Guiding vendor practices can be a tricky business. You want to be sure your third parties are performing due diligence and acting in accordance with regulations—but at the same time, once you direct the vendor’s every move, you can become liable if their actions end up being out of compliance. Is it possible to find a perfect balance between guidance and liability?
An ATS Secured webinar conducted by former CFPB regulator Ben Olson brought about this very question.
Question: In conducting due diligence on a supplier/vendor, at what point is the line drawn between accepting the way the supplier/vendor conducts themselves to prescribing how they should do it?

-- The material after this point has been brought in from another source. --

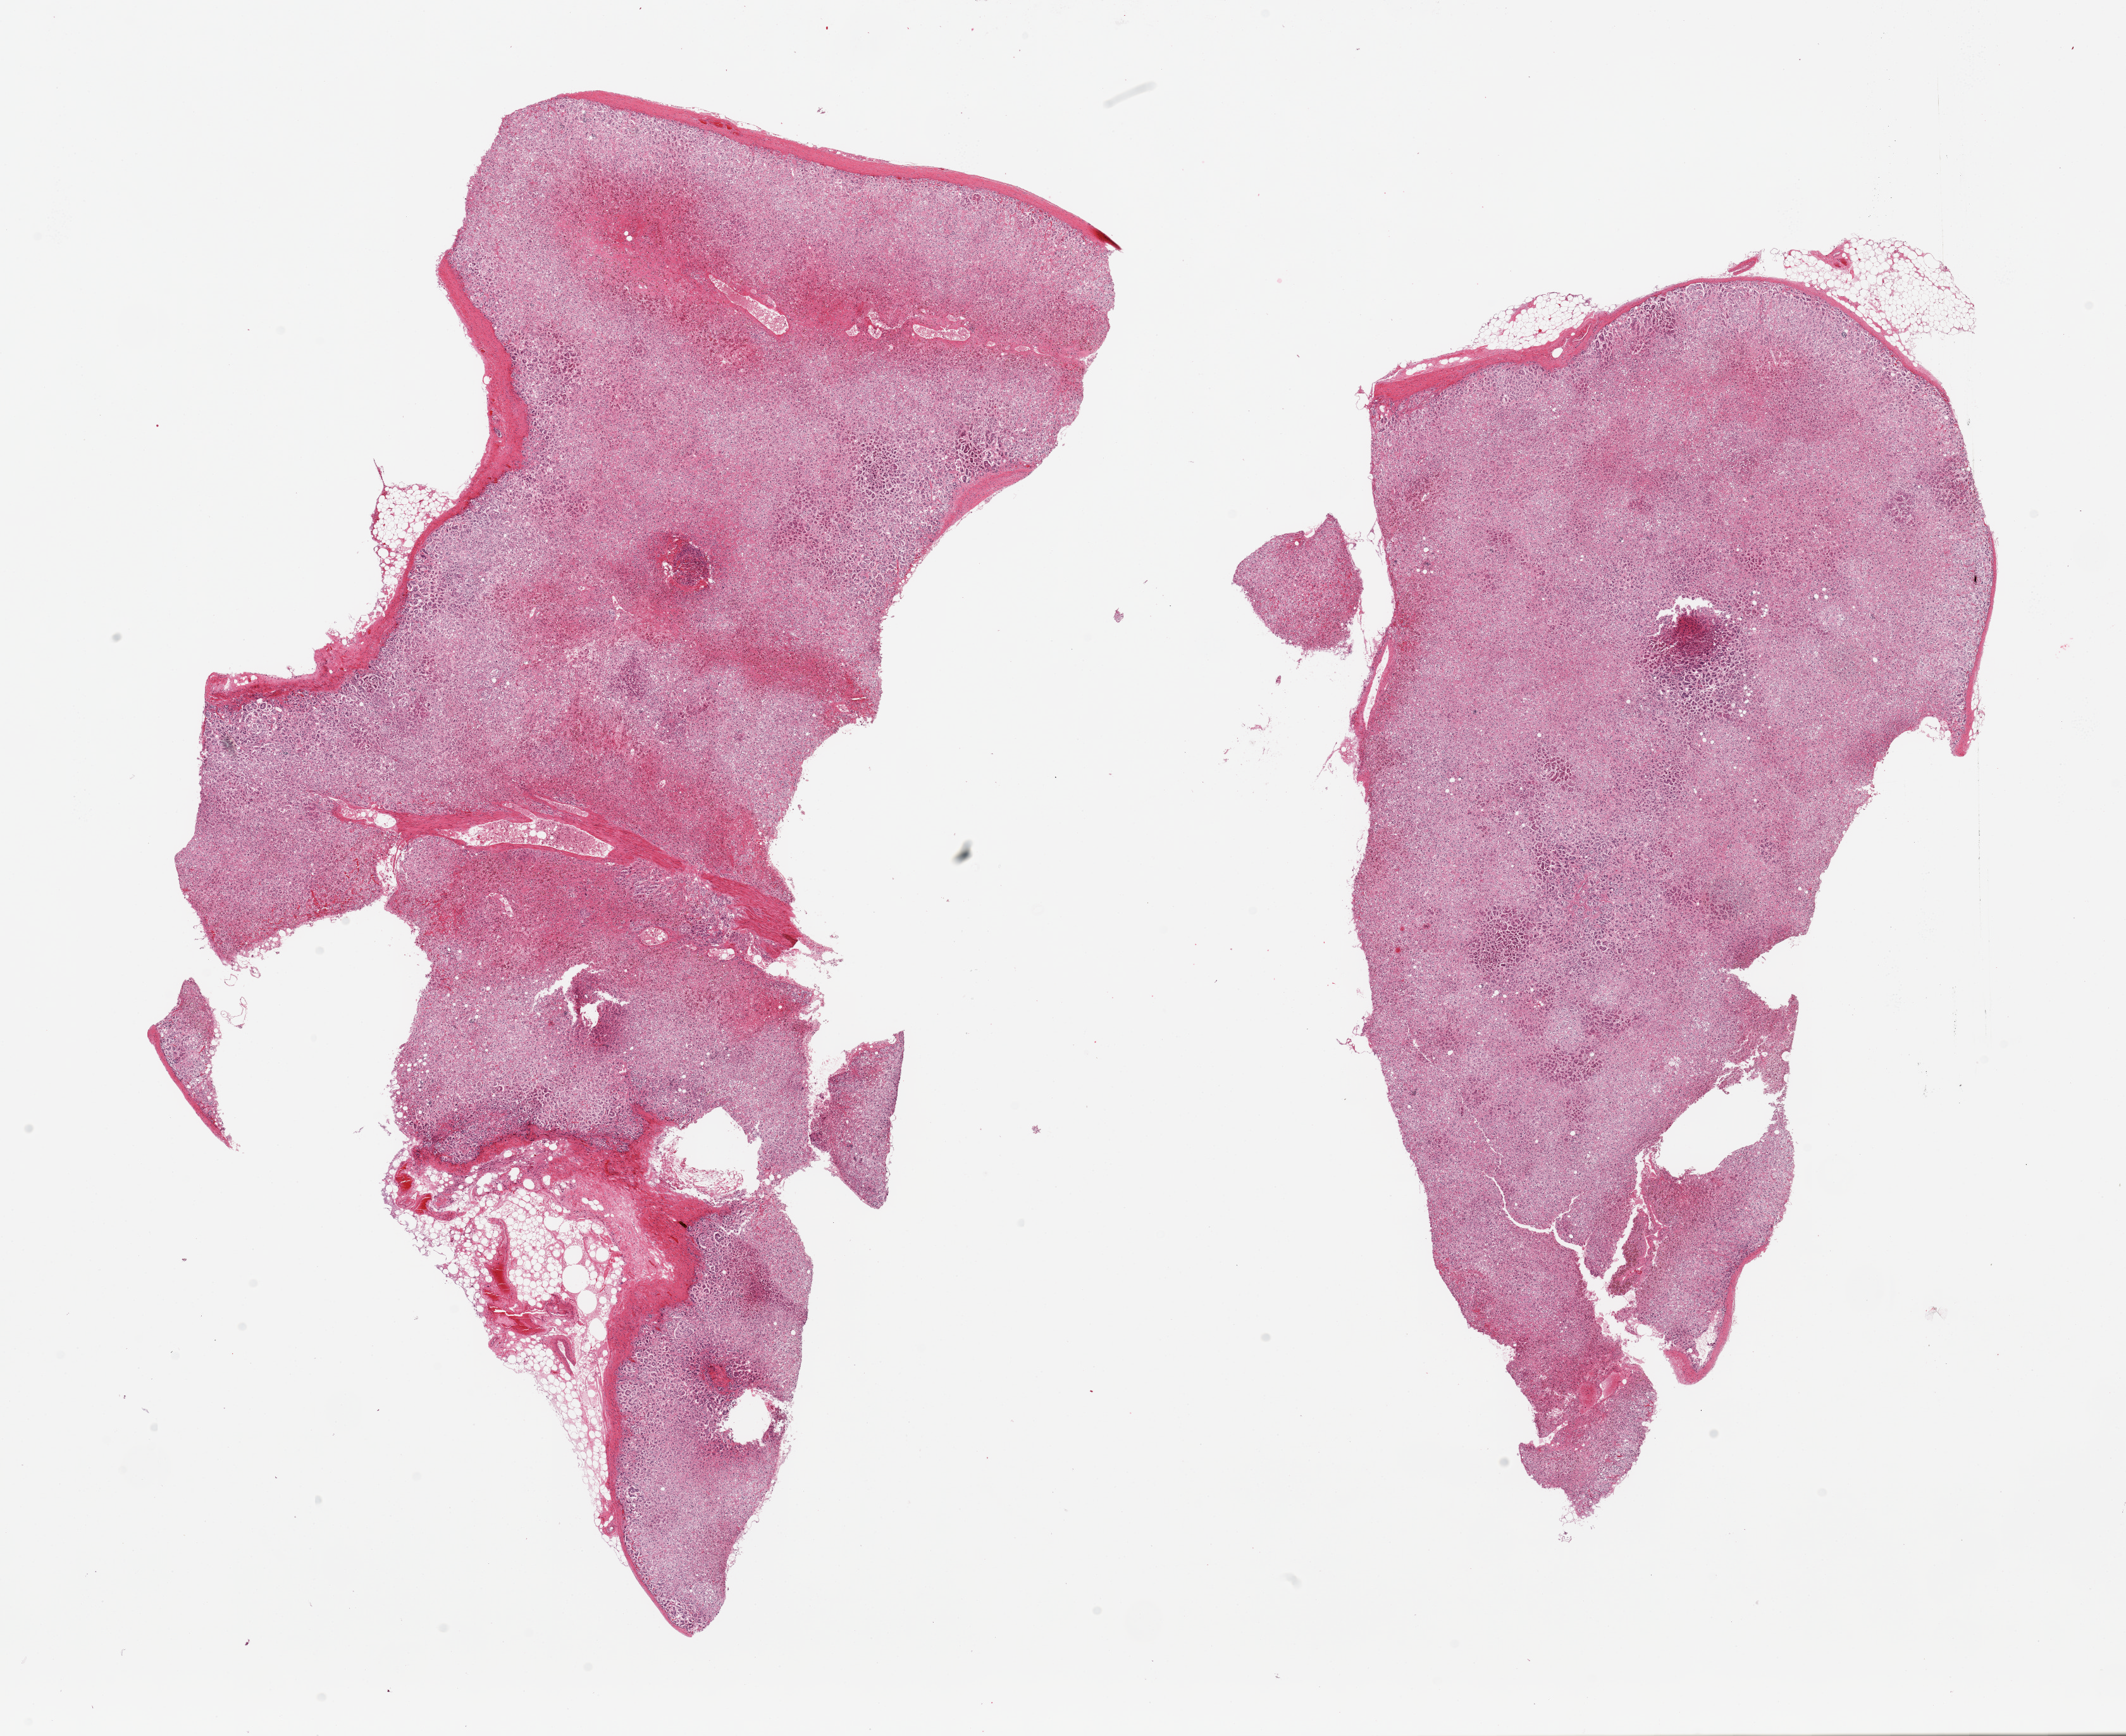
Haematoxylin and eosin whole-slide image — whole scanned area (about 26.6 x 21.7 mm) shown as a low-resolution overview; PAXgene-fixed, paraffin-embedded tissue; target tissue: adrenal gland; donor tissue sample. Male donor.
Pathologist's review note for this sample: 2 pieces; mostly cortex.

By Prescribing (Vendor Conduct), Are You Accepting Risk and Liability Unnecessarily?
Ben Olson’s Answer:
“As far as the regulator is concerned, the supervised entity has the liability and responsibility. Indemnification provisions within a contract – if you specifically direct your vendor to do something a certain way because you believe that is in compliance with an applicable law and it just turns out the regulator has a different view – at some point down the line it may be more difficult to invoke that indemnification provision if you’re the source of the [legal] interpretation. That’s certainly a risk and something you should take into account.
But of all the risks at play here, I think that, if you see something in the way your vendor is handling whatever the task might be that you’re concerned creates a compliance issue, the obligation on you is to make sure it’s being done correctly. If that means you’re directing your vendor and taking on yourself the risk that you’re wrong, I think that’s what’s expected of you under all the guidance.”